▶ [EXERCISE PASSAGE]:
════

Pictures Credit: Sotheby’s


#6 Ford GT40 (1964-1969)

This is the car that gave Enzo Ferrari the biggest headache of his life in the 60s. After the Prancing Horse won Le Mans 24hrs 6 times in a row (from 1960 to 1965), it seemed no-one could challenge the Italians in the endurance races. The GT40 was based upon the British Lola MK6. The range was powered by a series of  American-built engines modified for racing. This American legend immediately won 4 consecutive Le Mans 24hrs Races, from 1966 to 1969 and it also claimed a 1-2-3 finish in 1966, at its debut. It was the first American vehicle to win the race of the races. Using an American Ford V-8 engine, originally of 4.7-liter displacement capacity, it was later enlarged to the 4.9-liter engine. Only 105 units were produced from 1964 and 1969 and today a good car with a racing pedigree is worth it some 11 Million USD. At the beginning of its racing career, the GT40 has some poor results though; for this reason, it was decided to surrender the development in the hands of Shelby, directly after the last disastrous race in Nassau, still bearing the dirt and damage from the race. Carroll Shelby was noted for complaining that the cars were poorly maintained when he received them, but later information revealed the cars were packed up as soon as the race was over, and transported to Shelby. His first victory came on their maiden race with the Ford program, with Ken Miles and Lloyd Ruby taking a Shelby American-entered Ford GT  to victory in the  Daytona 2000 in February 1965. That is when the true legend began and lasted till date. The best looking, track oriented muscle car even made.

════

▶ [DATASET CONTENT]:
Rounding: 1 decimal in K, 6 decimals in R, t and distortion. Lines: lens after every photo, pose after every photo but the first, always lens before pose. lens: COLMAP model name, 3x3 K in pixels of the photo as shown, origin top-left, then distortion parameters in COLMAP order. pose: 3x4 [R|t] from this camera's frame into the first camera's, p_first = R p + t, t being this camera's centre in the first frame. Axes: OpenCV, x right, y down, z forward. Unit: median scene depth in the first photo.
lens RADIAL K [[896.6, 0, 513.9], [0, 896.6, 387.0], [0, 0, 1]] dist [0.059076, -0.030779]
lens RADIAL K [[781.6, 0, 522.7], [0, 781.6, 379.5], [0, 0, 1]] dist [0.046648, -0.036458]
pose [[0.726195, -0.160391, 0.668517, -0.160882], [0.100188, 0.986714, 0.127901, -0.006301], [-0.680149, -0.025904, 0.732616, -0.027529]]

════

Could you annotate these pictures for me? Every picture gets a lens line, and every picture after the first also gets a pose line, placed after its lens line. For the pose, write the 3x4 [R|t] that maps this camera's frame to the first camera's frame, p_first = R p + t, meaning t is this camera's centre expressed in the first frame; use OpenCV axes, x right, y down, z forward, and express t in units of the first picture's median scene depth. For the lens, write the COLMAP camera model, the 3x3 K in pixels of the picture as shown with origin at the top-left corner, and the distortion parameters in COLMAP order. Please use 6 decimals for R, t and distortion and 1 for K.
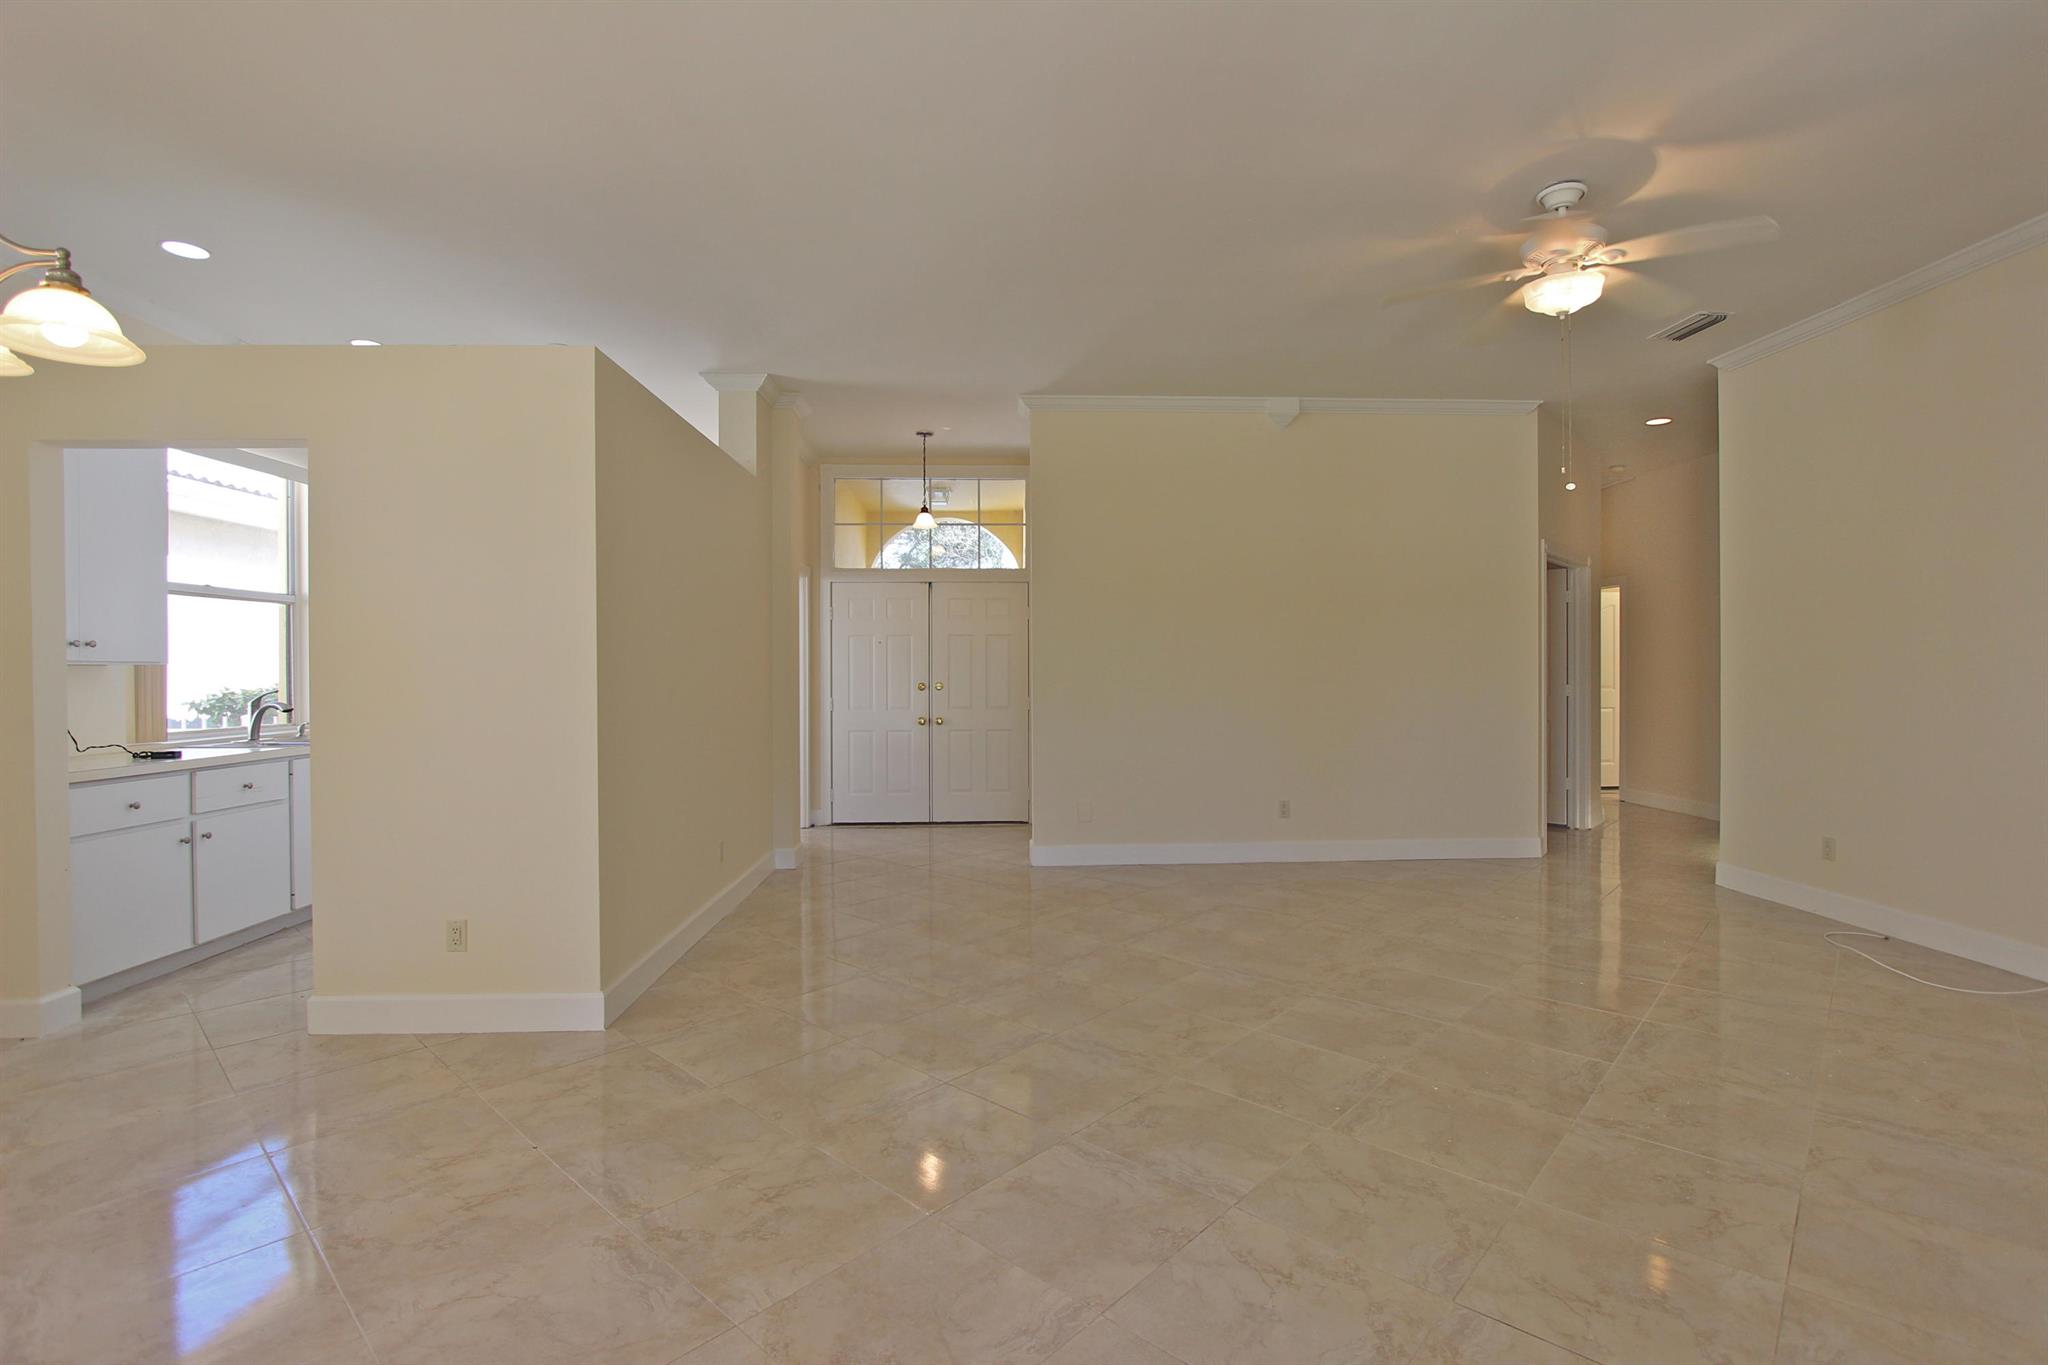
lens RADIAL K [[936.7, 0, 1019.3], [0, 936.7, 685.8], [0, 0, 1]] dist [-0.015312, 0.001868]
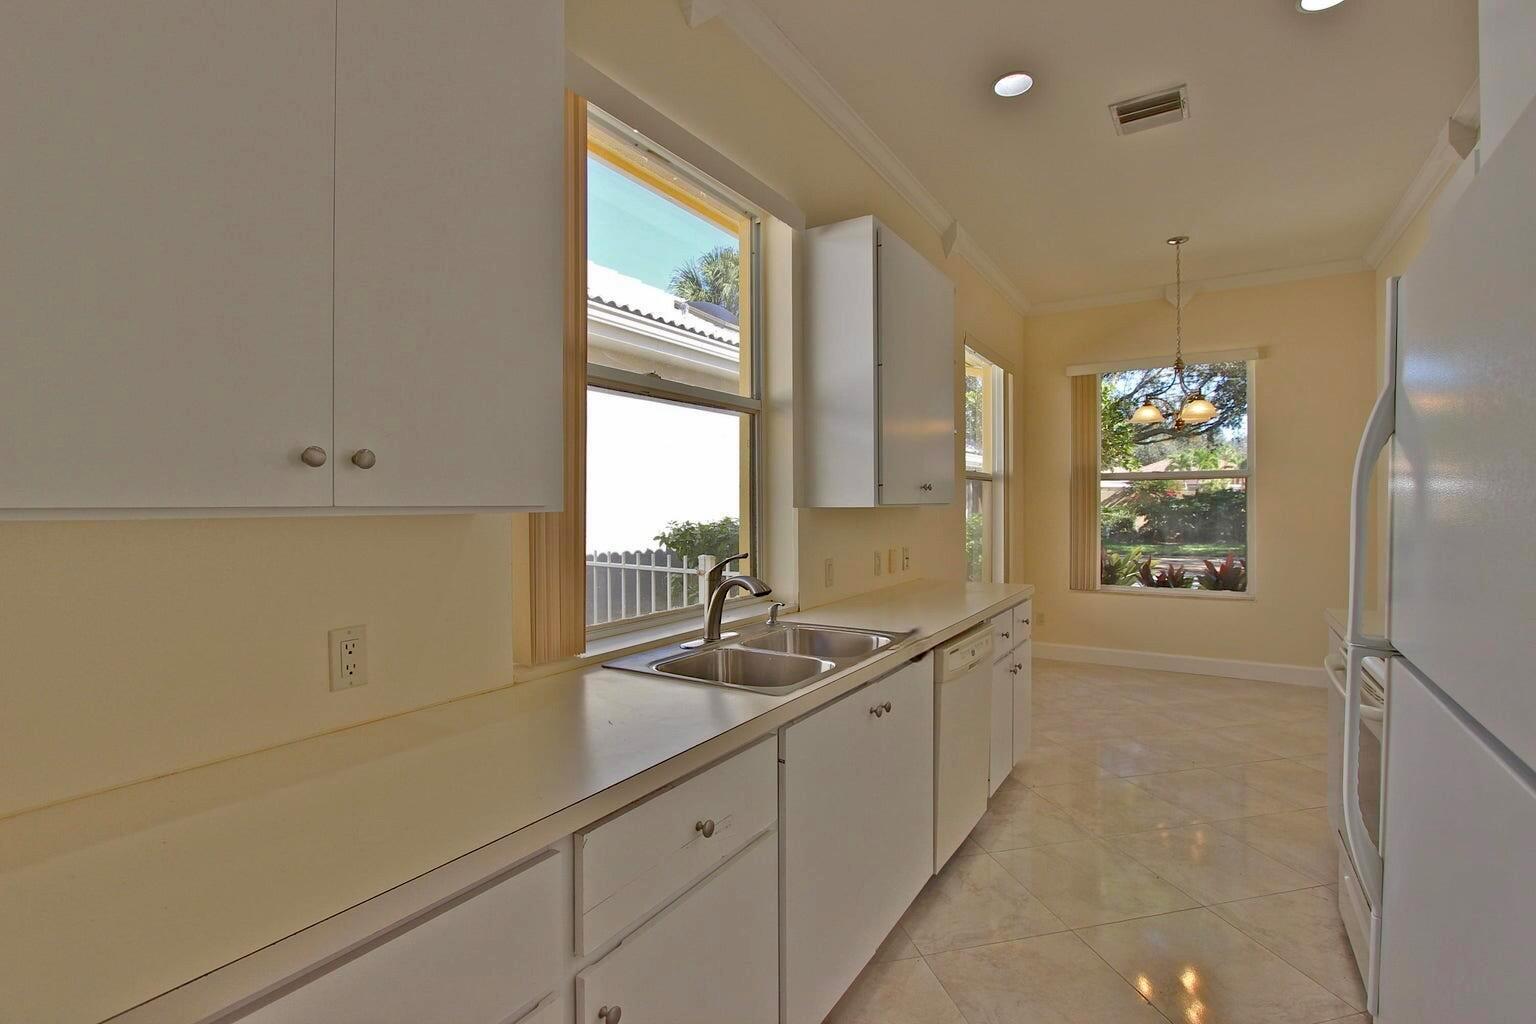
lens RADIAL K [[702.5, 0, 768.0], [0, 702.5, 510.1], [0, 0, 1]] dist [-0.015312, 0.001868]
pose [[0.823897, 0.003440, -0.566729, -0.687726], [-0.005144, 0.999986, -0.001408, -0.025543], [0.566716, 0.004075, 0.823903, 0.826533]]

════

▶ [ASSIGNED TASK A]: Condense the paragraph of the Ford GT40 passage that begins "This is the car that gave Enzo Ferrari" into a short bulleted list of its main facts.
▶ [ASSIGNED TASK B]: Extend the Ford GT40 passage by writing on from its final sentence.

▶ [ANSWER SPACE A]:
- Ferrari won Le Mans 24hrs six times in a row, from 1960 to 1965.
- The GT40 was based on the British Lola MK6 and used American-built engines modified for racing.
- Its Ford V-8 started at 4.7 liters and was later enlarged to 4.9 liters.
- It won four consecutive Le Mans 24hrs races, from 1966 to 1969, with a 1-2-3 finish at its 1966 debut.
- It was the first American vehicle to win the race.
- Only 105 units were made between 1964 and 1969; a good car with a racing pedigree is now worth about 11 million USD.
- After poor early results and a disastrous race in Nassau, development was handed to Shelby.
- Ken Miles and Lloyd Ruby won at Daytona in February 1965 in a Shelby American-entered Ford GT.

▶ [ANSWER SPACE B]:
Pictures Credit: Sotheby’s


#7 Lotus Seven (1957-1973)

In 1948, Colin Chapman built a stressed plywood body and put it on a rotten old Austin 7 chassis to produce his very first car. Colin was a genius and he liked lightweight better than power. He would take 10 kg off any car before even thinking of adding power to the engine. That resulted in better braking performance, lower fuel consumption, better acceleration, and higher corner speed. His cars were small, extremely  nimble and possibly the most fun to drive ever. His legacy continues to date. The Lotus Seven was launched in 1958 and the first series was called S1, then followed by the S2 in 1961. The budget was limited at that time but when in 1968 the S3 was launched, the lucky owners could count on larger Cosworth Engines, from 1,340cc to 1,599cc. It’s been the best of the “Cheap Thrills” in the world for decades and even today this legendary little brat will put a huge smile on your face.

“Driving the 1969 Lotus Seven is, without question, the single best moment of my life… it’s the same distilled, cask-strength delight I felt when my brother and I pushed a home-built cart down a too-steep hill, the same blend of thrill and mild terror. My left foot darts down from its perch atop two exposed screws to push in the clutch, the four-speed gearbox moves to third with a fractional wrist movement, and then on the throttle and the engine growling once more and its ‘Biggles Learns To Drive’ and I’m buzzing the aerodrome and shouting “yah boo sucks to you!” at the Zeppelin pilots. I must buy goggles. And a helmet. And one of those long white scarves. And one of these, I’ve got to get me a Seven. Seventh Heaven!” – Brendan McAleer, Drive.


#8 Ford Mustang Shelby GT350 (1965)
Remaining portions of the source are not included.